Toccata & Fugue in F D. Buxtehude (1637-1707)
Music is frequently called the ‘universal language’, but I don’t think it is universal at all. Certainly there is a foundation of physics and shared physiology amongst the human family that results in our music having common elements. We all hear in approximately the same frequency range of sounds. (Some species of hummingbirds, on the other hand, sing their songs in an ultrasonic range too high for humans to hear.) And there are certain musical pitch combinations that are universally used: the ‘octave’ (from DO to [re, mi, fa, so, la, ti] DO – a physics frequency ratio of 1 to 2) and the ‘fifth’ (from DO to [re, mi, fa] SO – a physics frequency ratio of 2 to 3). We are also very attuned to regular periods of time (due to pendulums of all sorts, and walking, and heartbeats, and breathing), which is the basis of rhythm – another characteristic of music everywhere. Funny how the average human walking pace is also the average musical tempo.

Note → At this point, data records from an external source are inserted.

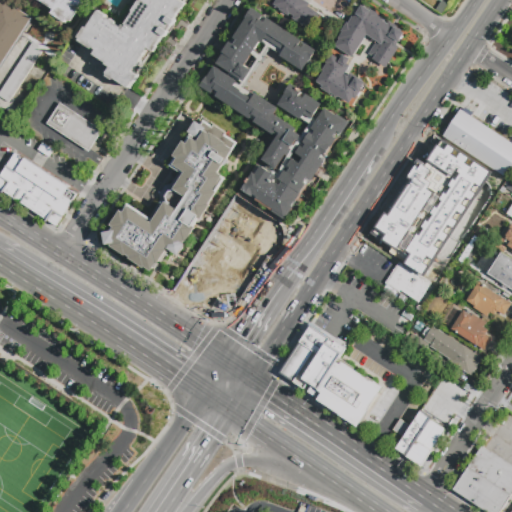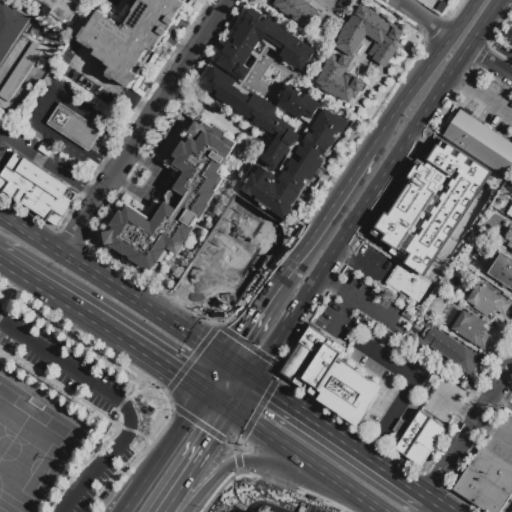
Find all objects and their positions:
building: (447, 0)
building: (63, 8)
building: (63, 8)
building: (296, 10)
building: (298, 11)
road: (422, 19)
road: (483, 24)
building: (10, 27)
building: (11, 29)
building: (368, 35)
building: (371, 35)
building: (129, 36)
building: (131, 37)
parking lot: (511, 43)
building: (262, 44)
road: (459, 62)
road: (489, 63)
building: (19, 72)
building: (20, 72)
road: (422, 76)
building: (339, 79)
building: (340, 79)
road: (459, 82)
road: (112, 86)
building: (299, 103)
road: (490, 103)
road: (46, 108)
building: (253, 113)
building: (276, 114)
road: (144, 126)
building: (73, 127)
building: (75, 127)
building: (306, 127)
road: (1, 137)
road: (126, 141)
building: (481, 141)
building: (481, 143)
parking lot: (32, 150)
road: (48, 166)
road: (108, 167)
building: (295, 168)
building: (30, 185)
building: (35, 189)
road: (367, 201)
building: (173, 202)
building: (173, 203)
building: (446, 205)
building: (62, 206)
building: (406, 206)
building: (428, 207)
road: (29, 212)
road: (227, 222)
road: (321, 225)
road: (70, 239)
building: (507, 239)
building: (473, 244)
building: (507, 249)
road: (342, 256)
building: (228, 265)
building: (502, 270)
building: (502, 270)
road: (366, 272)
road: (192, 276)
building: (407, 283)
road: (330, 284)
building: (410, 284)
road: (150, 285)
road: (112, 286)
road: (42, 287)
building: (486, 301)
building: (487, 302)
road: (7, 303)
road: (173, 304)
road: (367, 306)
road: (342, 313)
road: (246, 327)
building: (467, 328)
building: (471, 329)
traffic signals: (241, 336)
road: (247, 345)
building: (447, 350)
building: (450, 350)
road: (268, 352)
building: (303, 352)
road: (145, 354)
road: (190, 358)
building: (319, 365)
road: (238, 369)
road: (400, 369)
road: (273, 372)
traffic signals: (175, 373)
road: (216, 376)
building: (328, 376)
road: (146, 379)
road: (55, 385)
traffic signals: (273, 392)
building: (348, 392)
road: (243, 394)
road: (117, 400)
road: (220, 401)
road: (501, 401)
parking lot: (77, 402)
road: (258, 409)
park: (66, 412)
road: (478, 413)
road: (112, 418)
road: (473, 418)
road: (197, 423)
road: (382, 430)
building: (412, 434)
building: (430, 435)
road: (339, 436)
road: (274, 438)
traffic signals: (215, 439)
building: (420, 439)
road: (238, 443)
road: (232, 446)
road: (165, 452)
park: (30, 453)
building: (418, 453)
road: (199, 461)
road: (238, 461)
road: (239, 461)
traffic signals: (234, 462)
road: (233, 479)
road: (435, 479)
building: (486, 481)
building: (486, 482)
road: (220, 488)
road: (349, 488)
road: (234, 495)
road: (438, 503)
parking lot: (284, 508)
road: (245, 509)
road: (259, 509)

But much beyond that and the ‘universality’ starts breaking down. All sorts of folks find classical music incomprehensible. Others find country-western, or rap, or jazz incomprehensible. To be sure learning about other styles can bridge the gap, but there you are – responding isn’t ‘universal’, it’s learned. And that’s within the large tent of the music of Western Civilization – music from many parts of the world (like Indonesian gamelan) is absolutely opaque to me – I can make no sense of it at all. But then, I can’t make any sense of Malay either (the main language of the Indonesian region).
I note that Jesus tells the same story in many different garbs: the woman seeking the lost coin until she finds it, the shepherd seeking the lost sheep, the father waiting for his prodigal son. Maybe if He teaches the same lesson enough different ways, I’ll finally get it!